Can We Formally Verify Neural PDE Surrogates? SMT Compilation of Small Fourier Neural Operators
Researchers demonstrate that Fourier Neural Operators (FNOs) used for PDE simulation can be formally verified using SMT solvers by exploiting their piecewise-linear structure once weights are fixed. While exact encoding provides sound proofs and counterexamples on small models, scalability remains limited, revealing a fundamental tradeoff between formal verification rigor and practical applicability for production neural operators.
This research addresses a critical gap in neural network reliability for scientific computing. FNOs accelerate partial differential equation simulations but typically lack formal guarantees that outputs preserve physical constraints like positivity or mass conservation. By recognizing that FNOs become piecewise-linear once trained weights are fixed, researchers leveraged Z3's SMT solver to compile these operators into linear real arithmetic, enabling exact formal verification.
The work represents an important methodological advance for neural surrogate models in scientific domains. Traditional machine learning focuses on classification accuracy, but physics-informed neural networks must maintain invariant properties reflecting conservation laws and physical bounds. The ability to generate sound counterexamples—proving violations of expected properties—is as valuable as proving compliance, as it reveals when surrogates fail in critical ways.
The results expose the core challenge facing neural verification at scale. On tiny 1D models with 85-117 parameters, exact encoding proves positivity for linear variants but timeouts on ReLU-based models. The frozen encoding approximation scales better but abandons soundness guarantees, providing only heuristic checking. This soundness-scalability tradeoff directly impacts whether neural operators can be trusted in safety-critical applications like computational fluid dynamics or climate modeling.

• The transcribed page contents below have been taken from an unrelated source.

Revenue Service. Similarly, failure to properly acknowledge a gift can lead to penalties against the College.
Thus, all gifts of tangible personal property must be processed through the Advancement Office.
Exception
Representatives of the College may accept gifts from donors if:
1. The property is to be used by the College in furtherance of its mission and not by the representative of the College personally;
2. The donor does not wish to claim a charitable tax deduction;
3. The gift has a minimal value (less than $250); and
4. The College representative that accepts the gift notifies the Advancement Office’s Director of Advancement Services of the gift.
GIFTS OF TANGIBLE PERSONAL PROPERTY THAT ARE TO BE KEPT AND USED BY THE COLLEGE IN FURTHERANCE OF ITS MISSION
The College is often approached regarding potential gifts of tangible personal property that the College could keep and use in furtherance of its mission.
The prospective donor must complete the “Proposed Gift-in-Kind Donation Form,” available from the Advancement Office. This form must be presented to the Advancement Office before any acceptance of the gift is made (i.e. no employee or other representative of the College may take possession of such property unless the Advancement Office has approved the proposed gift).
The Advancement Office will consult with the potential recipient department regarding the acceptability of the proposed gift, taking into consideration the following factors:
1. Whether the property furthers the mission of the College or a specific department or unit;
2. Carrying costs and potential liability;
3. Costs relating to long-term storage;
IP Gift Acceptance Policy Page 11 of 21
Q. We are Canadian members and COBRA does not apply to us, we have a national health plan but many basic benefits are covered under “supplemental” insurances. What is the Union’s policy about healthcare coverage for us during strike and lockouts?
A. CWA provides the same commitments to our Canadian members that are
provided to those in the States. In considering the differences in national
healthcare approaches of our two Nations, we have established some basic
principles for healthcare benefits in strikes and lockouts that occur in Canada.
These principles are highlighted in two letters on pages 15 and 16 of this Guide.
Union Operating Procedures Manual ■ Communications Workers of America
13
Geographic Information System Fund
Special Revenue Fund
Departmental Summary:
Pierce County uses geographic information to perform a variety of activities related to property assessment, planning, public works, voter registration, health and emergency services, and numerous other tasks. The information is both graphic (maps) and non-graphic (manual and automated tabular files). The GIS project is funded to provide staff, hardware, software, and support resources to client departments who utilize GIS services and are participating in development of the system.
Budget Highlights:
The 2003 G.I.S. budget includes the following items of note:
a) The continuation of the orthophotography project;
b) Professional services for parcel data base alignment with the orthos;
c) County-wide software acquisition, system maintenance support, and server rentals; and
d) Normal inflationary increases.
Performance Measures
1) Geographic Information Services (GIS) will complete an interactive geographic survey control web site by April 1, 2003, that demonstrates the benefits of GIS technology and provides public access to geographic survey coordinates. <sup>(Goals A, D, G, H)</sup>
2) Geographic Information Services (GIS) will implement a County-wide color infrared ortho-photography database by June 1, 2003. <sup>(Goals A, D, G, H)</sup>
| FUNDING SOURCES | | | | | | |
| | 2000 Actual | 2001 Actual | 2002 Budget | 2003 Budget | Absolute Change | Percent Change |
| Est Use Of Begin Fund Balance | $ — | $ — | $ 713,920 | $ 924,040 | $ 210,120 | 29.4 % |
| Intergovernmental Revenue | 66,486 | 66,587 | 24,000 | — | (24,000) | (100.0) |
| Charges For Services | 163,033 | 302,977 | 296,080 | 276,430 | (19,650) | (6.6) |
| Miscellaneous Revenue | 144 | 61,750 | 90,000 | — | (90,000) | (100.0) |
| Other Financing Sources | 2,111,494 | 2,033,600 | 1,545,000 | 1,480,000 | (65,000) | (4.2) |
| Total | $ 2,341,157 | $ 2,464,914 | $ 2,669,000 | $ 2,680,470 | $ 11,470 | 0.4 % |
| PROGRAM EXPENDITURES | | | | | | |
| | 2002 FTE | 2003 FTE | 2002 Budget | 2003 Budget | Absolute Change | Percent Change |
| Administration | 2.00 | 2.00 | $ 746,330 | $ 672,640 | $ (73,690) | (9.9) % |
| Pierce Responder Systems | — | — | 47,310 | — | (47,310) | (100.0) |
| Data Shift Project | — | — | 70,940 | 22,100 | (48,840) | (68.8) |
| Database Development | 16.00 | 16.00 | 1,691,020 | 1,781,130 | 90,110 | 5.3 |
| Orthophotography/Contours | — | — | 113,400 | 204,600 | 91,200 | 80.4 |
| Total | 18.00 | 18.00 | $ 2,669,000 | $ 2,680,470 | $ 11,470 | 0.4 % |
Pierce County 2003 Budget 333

For practitioners deploying FNO surrogates, this work provides both hope and caution. Formal verification frameworks exist and produce valuable guarantees, but current tools struggle with production-scale models. The research points toward hybrid approaches: exact verification for critical components, approximate checking for others, and better solver techniques specifically designed for neural operators rather than general nonlinear systems.
- →FNOs become piecewise-linear systems once trained, enabling SMT-based formal verification impossible for general neural networks.
- →Exact encoding produced sound proofs and counterexamples on small models but timed out on ReLU variants, revealing scalability limits.
- →Approximate frozen encoding verified models 8-10x faster at grid size 64 but sacrifices formal guarantees for the original FNO.
- →SMT solvers found weaker counterexamples than gradient-based methods on 70% of mass-violation queries, suggesting algorithm-specific limitations.
- →Current formal verification tools are viable for tiny surrogates but require fundamental advances for production-scale neural operators in scientific computing.